Another common cause for sore legs is worn out shoes. Over time, even the best running shoes lose their ability to absorb shock and provide cushioning for your feet and legs. When that happens, the impact of the workout is felt more strongly, which can lead to sore muscles that take longer to recover. Most experts recommend that you replace your running shoes every 300-500 miles, depending on the type of shoe you wear, your running style, the surface you run on, and so on. Failure to do so could lead to more serious injuries, such as shin splints or runner’s knee, both of which can be very painful and frustrating.

The Wrong Shoes

Even if your shoes are brand new and barely have any miles on them at all, they could still be causing you problems. If the shoes you are wearing aren’t designed to meet your particular needs, it could lead to sore legs or other injuries. If you find that your legs aren’t recovering the way they should, it may be time to consult with an expert. Stop by a local running shop that can help you analyze your stride and running style and recommend a shoe that fits your needs more closely.
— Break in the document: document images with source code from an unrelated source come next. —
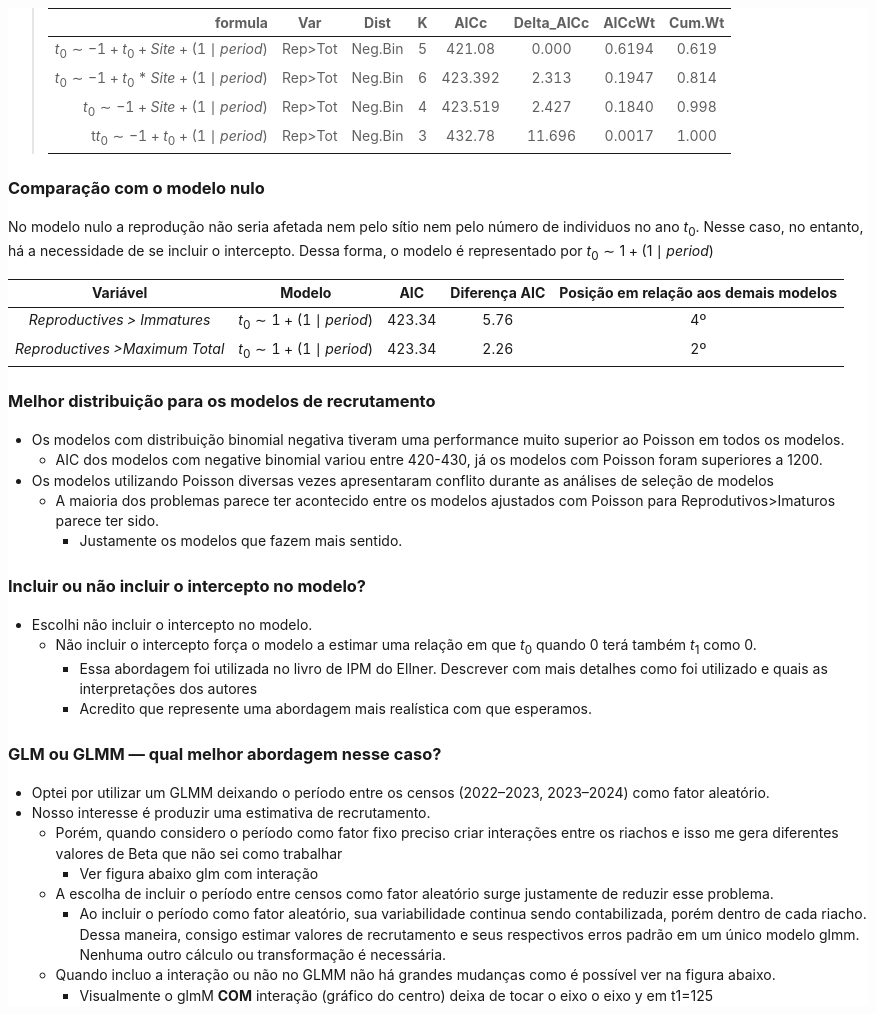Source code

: >
> | formula                                   | Var     | Dist    | K   | AICc    | Delta_AICc | AICcWt | Cum.Wt |
> | -----------------------------------------: | :-------: | :-------: | :---: | :-------: | :----------: | :------: | :------: |
> | $t_{0} \sim -1+t_{0}+Site+(1\mid period)$ | Rep>Tot | Neg.Bin | 5   | 421.08  | 0.000      | 0.6194 | 0.619  |
> | $t_{0} \sim -1+t_{0}*Site+(1\mid period)$ | Rep>Tot | Neg.Bin | 6   | 423.392 | 2.313      | 0.1947 | 0.814  |
> | $t_{0} \sim -1+Site+(1\mid period)$       | Rep>Tot | Neg.Bin | 4   | 423.519 | 2.427      | 0.1840 | 0.998  |
> | t$t_{0} \sim -1+t_{0}+(1\mid period)$     | Rep>Tot | Neg.Bin | 3   | 432.78  | 11.696     | 0.0017 | 1.000  |
>

### Comparação com o modelo nulo
No modelo nulo a reprodução não seria afetada nem pelo sítio nem pelo número de individuos no ano $t_0$. Nesse caso, no entanto, há a necessidade de se incluir o intercepto. Dessa forma, o modelo é representado por $t_{0} \sim 1 +(1\mid period)$

|          **Variável**           |           **Modelo**           | **AIC** | **Diferença AIC** | **Posição em relação aos demais modelos** |
| :-----------------------------: | :----------------------------: | :-----: | :---------------: | :---------------------------------------: |
|   *Reproductives > Immatures*   | $t_{0} \sim 1 +(1\mid period)$ | 423.34  |       5.76        |                    4º                     |
| *Reproductives >Maximum  Total* | $t_{0} \sim 1 +(1\mid period)$ | 423.34  |       2.26        |                    2º                     |
### Melhor distribuição para os modelos de recrutamento
- Os modelos com distribuição binomial negativa tiveram uma performance muito superior ao Poisson em todos os modelos.
	- AIC dos modelos com negative binomial variou entre 420-430, já os modelos com Poisson foram superiores a 1200.
- Os modelos utilizando Poisson diversas vezes apresentaram conflito durante as análises de seleção de modelos
	- A maioria dos problemas parece ter acontecido entre os modelos ajustados com Poisson para Reprodutivos>Imaturos parece ter sido.
		- Justamente os modelos que fazem mais sentido.

### Incluir ou não incluir o intercepto no modelo?
- Escolhi não incluir o intercepto no modelo.
	- Não incluir o intercepto força o modelo a estimar uma relação em que $t_0$ quando 0 terá também $t_1$ como 0.
		- Essa abordagem foi utilizada no livro de IPM do Ellner. Descrever com mais detalhes como foi utilizado e quais as interpretações dos autores
		- Acredito que represente uma abordagem mais realística  com que esperamos.
### GLM ou GLMM — qual melhor abordagem nesse caso?
- Optei por utilizar um GLMM deixando o período entre os censos (2022–2023, 2023–2024) como fator aleatório.
- Nosso interesse é produzir uma estimativa de recrutamento.
	- Porém, quando considero o período como fator fixo preciso criar interações entre os riachos e isso me gera diferentes valores de Beta que não sei como trabalhar
		- Ver figura abaixo glm com interação
	- A escolha de incluir o período entre censos como fator aleatório surge justamente de reduzir esse problema.
		- Ao incluir o período como fator aleatório, sua variabilidade continua sendo contabilizada, porém dentro de cada riacho. Dessa maneira, consigo estimar valores de recrutamento e seus respectivos erros padrão em um único modelo glmm. Nenhuma outro cálculo ou transformação é necessária.
	- Quando incluo a interação ou não no GLMM não há grandes mudanças como é possível ver na figura abaixo.
		- Visualmente o glmM **COM** interação (gráfico do centro) deixa de tocar o eixo o eixo y em t1=125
Modern running shoes are highly specialized, and what works for one person might not be right for someone else. Discovering which shoe works best for you can be a revelation, making running far more effortless and enjoyable.

Dehydration

The importance of staying hydrated before, during, and after a workout has been stressed many times, but failing to do so can have an impact on your performance. Your body uses fluids to help speed recovery, and if you aren’t drinking enough water or replacing electrolytes, it could cause your muscles to ache and take longer to shake off fatigue. Dehydration often leads to leg cramps as well, which is a sure sign that you need to be taking in more fluids. Give your body what it needs, and it will heal more quickly.

Not Running Enough

This may seem like a strange reason for your legs to hurt after a run, but bear with me for a moment. If you’re new to running, or returning after a period of inactivity, it is not uncommon for your muscles to be sore. It takes time for your legs to get used to this type of activity, but if you do it regularly enough that soreness will start to fade. The important thing is to not overdo it when first getting started and stick to a good training plan that ramps up distance and speed over time. Eventually, your legs will become so strong that running a few miles won’t seem to bother them at all. It just takes lots of patience and perseverance to get to that point.

Beyond these common causes of sore legs, it is possible that you are experiencing an injury of some sort. If that might be the case, take some time off and allow your body plenty of time to recover and regain strength before resuming your running workouts. If the problem persists, be sure to consult a doctor.